Janine Adeleke, 45, claimed to be unemployed when she was in fact running her Bexhill-based escort business, Carltons of London.

Investigators found that Adeleke had stolen £212,000 in unpaid income tax, National Insurance contributions and tax credits payments by declaring that she had no income.

She also fraudulently claimed more than £37,000 in income support and other state benefits, and laundered £157,000 of illicit cash, all while sending her children to private schools and splashing out on beauty treatments, gym membership and foreign holidays.

The hearing was a retrial, after the Court of Appeal ruled in December 2016 against the previous conviction of September 2015. She was jailed for three years on Monday.

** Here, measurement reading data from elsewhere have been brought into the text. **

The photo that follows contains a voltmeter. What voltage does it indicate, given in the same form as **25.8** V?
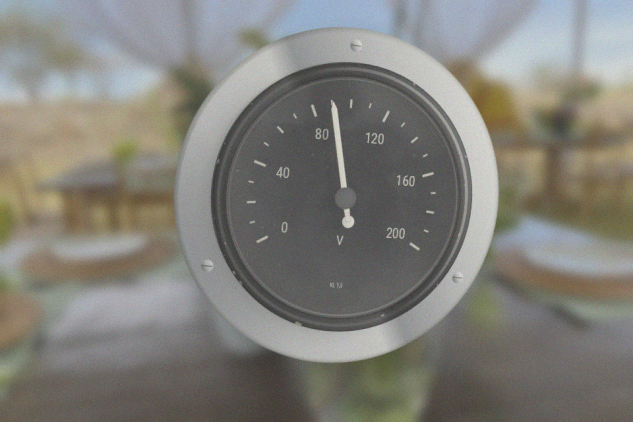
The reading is **90** V
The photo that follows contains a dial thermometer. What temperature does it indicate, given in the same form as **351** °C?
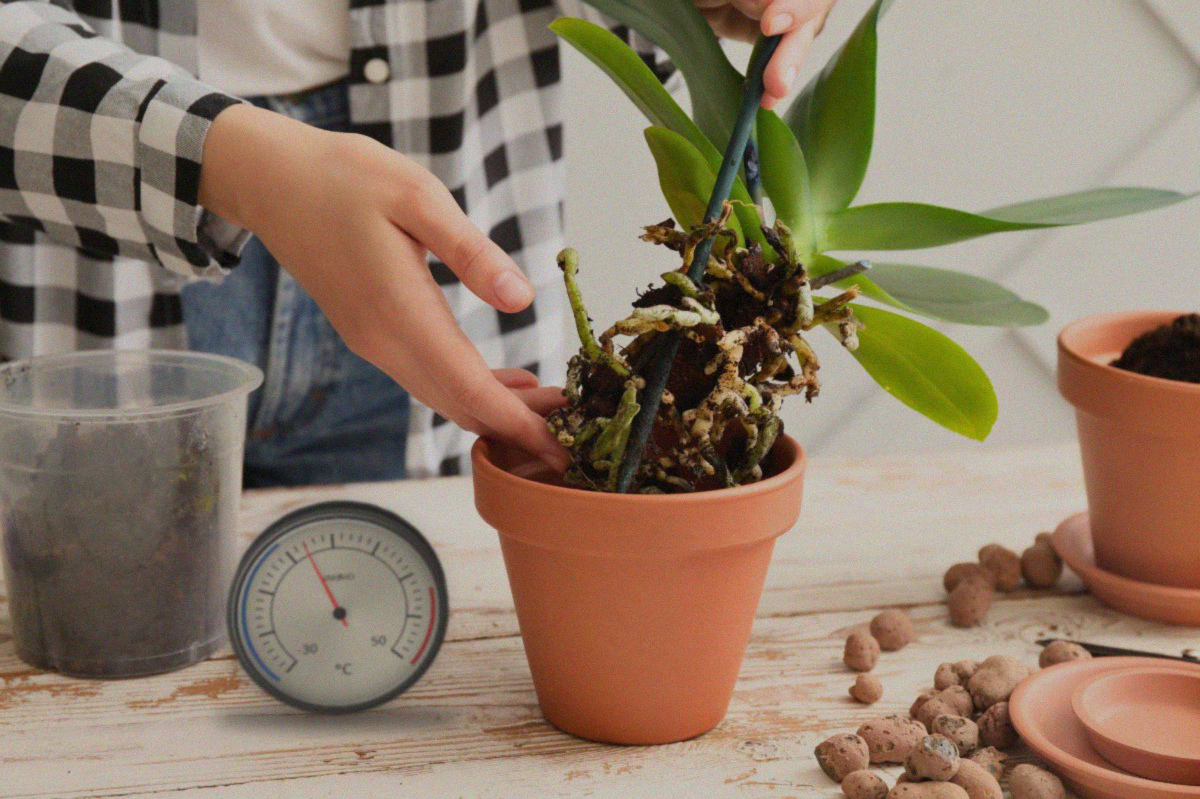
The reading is **4** °C
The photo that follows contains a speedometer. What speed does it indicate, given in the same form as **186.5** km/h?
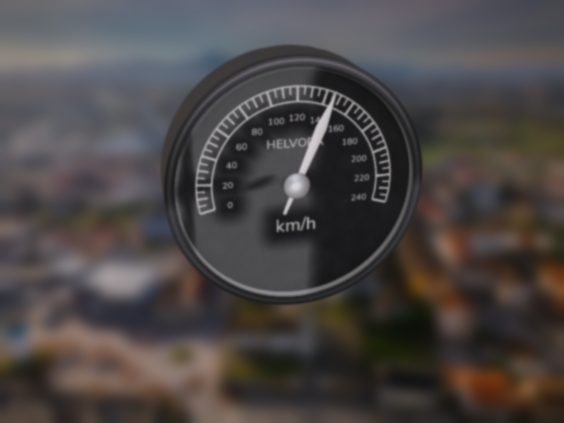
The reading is **145** km/h
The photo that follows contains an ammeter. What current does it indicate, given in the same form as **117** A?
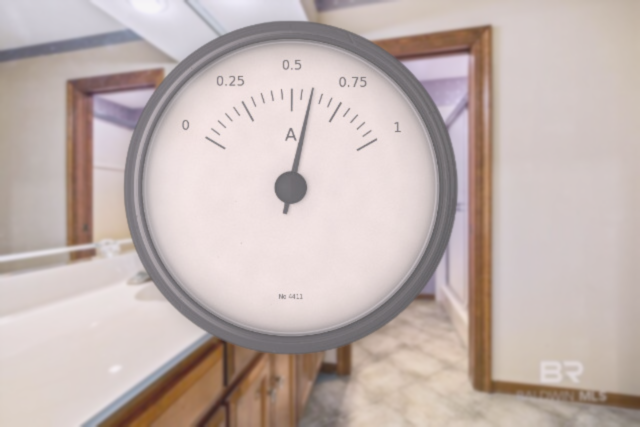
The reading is **0.6** A
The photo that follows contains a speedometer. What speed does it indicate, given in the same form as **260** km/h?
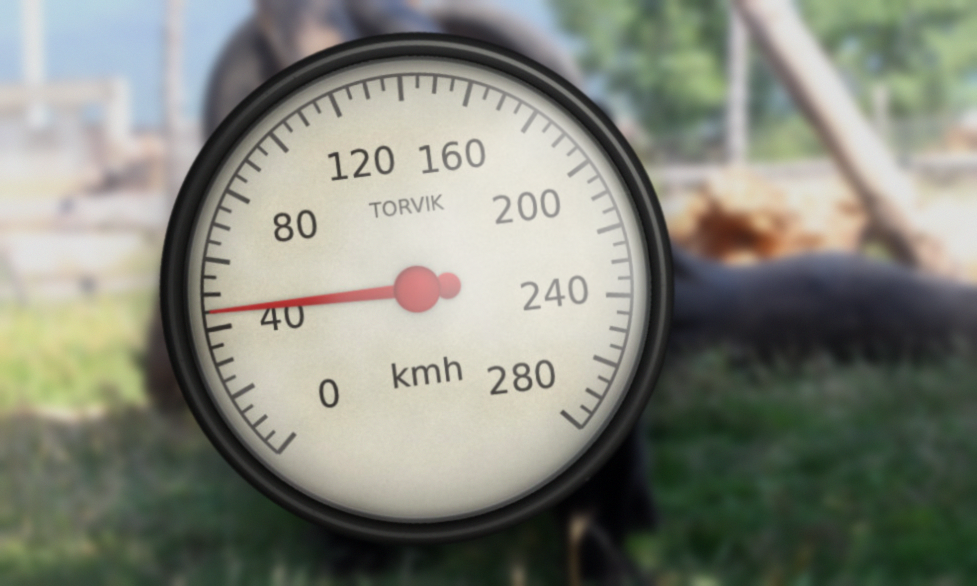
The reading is **45** km/h
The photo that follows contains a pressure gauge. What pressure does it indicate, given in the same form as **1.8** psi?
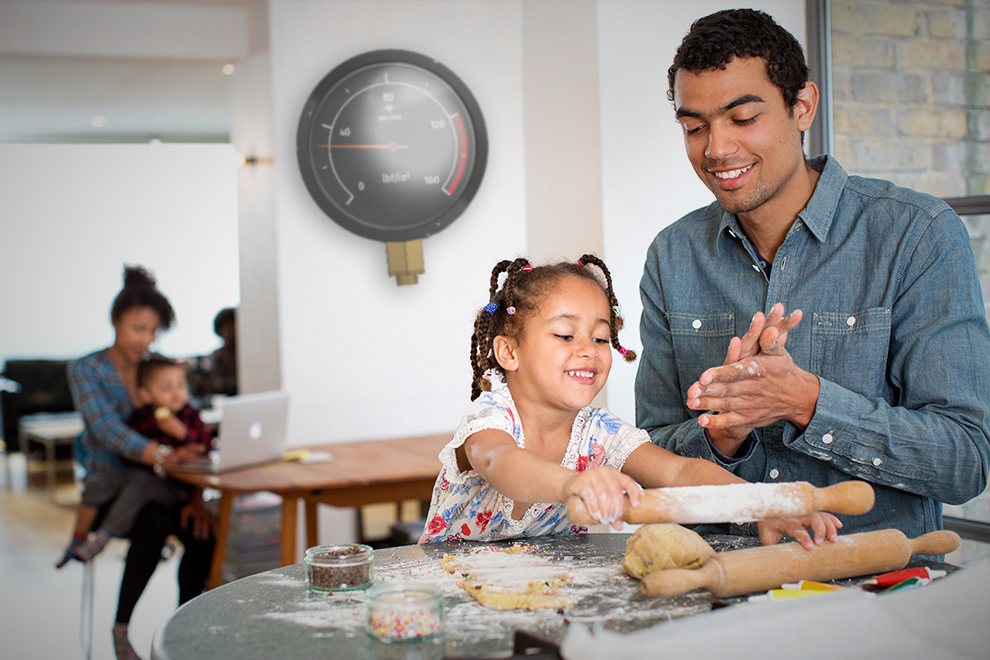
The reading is **30** psi
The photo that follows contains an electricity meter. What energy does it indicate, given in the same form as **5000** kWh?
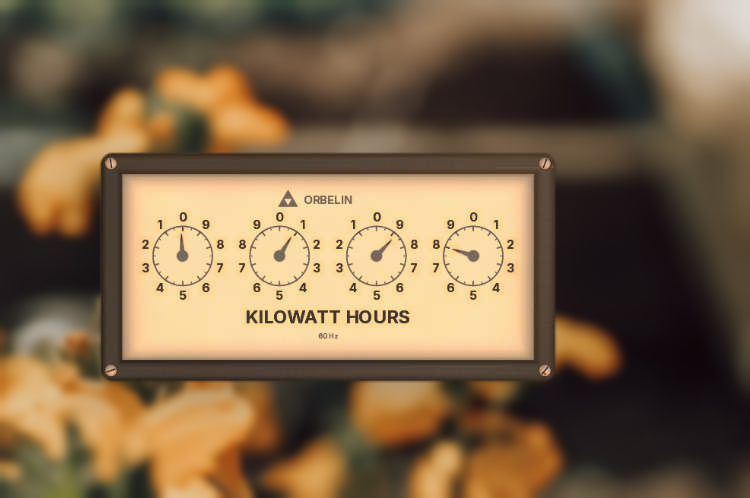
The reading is **88** kWh
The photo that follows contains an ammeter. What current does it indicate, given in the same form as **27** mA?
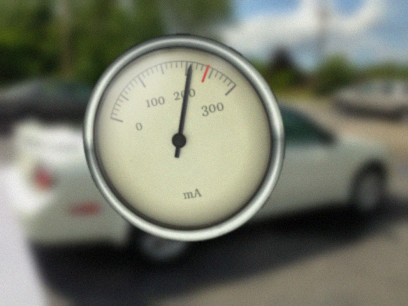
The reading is **210** mA
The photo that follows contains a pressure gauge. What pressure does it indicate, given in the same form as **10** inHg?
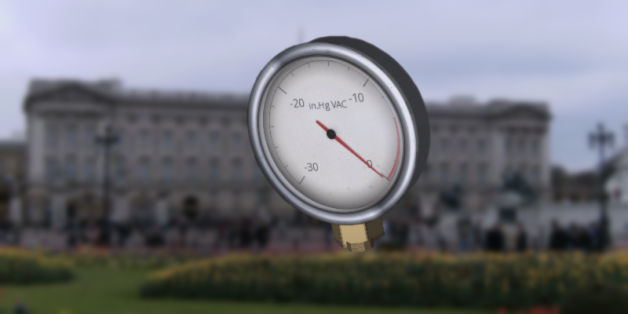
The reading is **0** inHg
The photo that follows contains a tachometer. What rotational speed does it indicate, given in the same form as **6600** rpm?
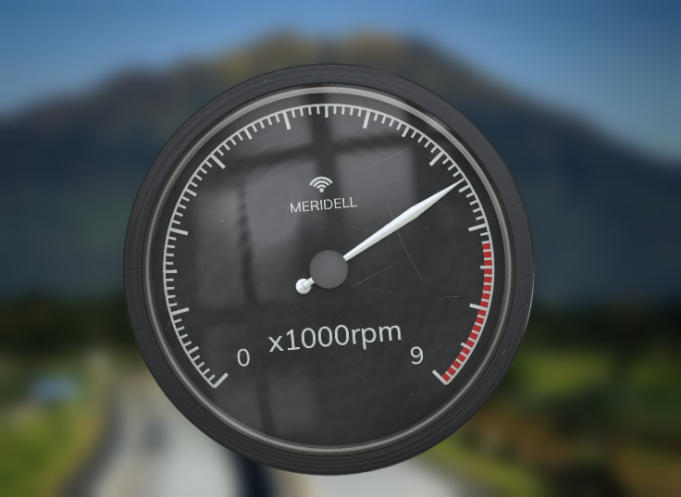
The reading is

Tim Clarke, assistant director of HM Revenue and Customs, said: “Adeleke broke the law to fund a lavish lifestyle and privately educate her children. She defrauded vital public services and stole benefits designed to help struggling families.

“She pleaded poverty, but this was far from the truth.

“She didn’t declare her income because she didn’t want to pay any tax. But she did want to claim state benefits, which are meant to support people on low incomes, and she certainly wasn’t entitled to receive them.”

Investigators uncovered evidence of lavish spending with £103,000 spent on beauty treatments, leisure and holidays, and an additional £88,000 spent in high street stores.

They discovered that more than £1.2 million had passed through her bank accounts, enabling Adeleke to splash out at least £120,000 on private schools between November 2006 and January 2014, including a school which charges up to £30,000 a year.

As a further deception to hide her income, when Adeleke discovered she was being investigated, she laundered £157,000 through her elderly mother’s bank account.

Adeleke, of Watermill Lane, Bexhill, was found guilty of seven counts of fraud, including money laundering, cheating the public revenue, tax credits and benefit fraud at Canterbury Crown Court. Confiscation proceedings have started to reclaim the money.